▼

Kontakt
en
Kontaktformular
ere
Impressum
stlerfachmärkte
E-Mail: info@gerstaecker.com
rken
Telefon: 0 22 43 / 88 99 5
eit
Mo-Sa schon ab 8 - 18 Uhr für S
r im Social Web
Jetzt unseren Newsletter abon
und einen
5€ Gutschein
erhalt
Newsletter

▲

WHAT IS REQUIRED>
Across the listing above, report every line where "Newsletter" occurs.

TASK SOLUTION>
Jetzt unseren Newsletter abon
Newsletter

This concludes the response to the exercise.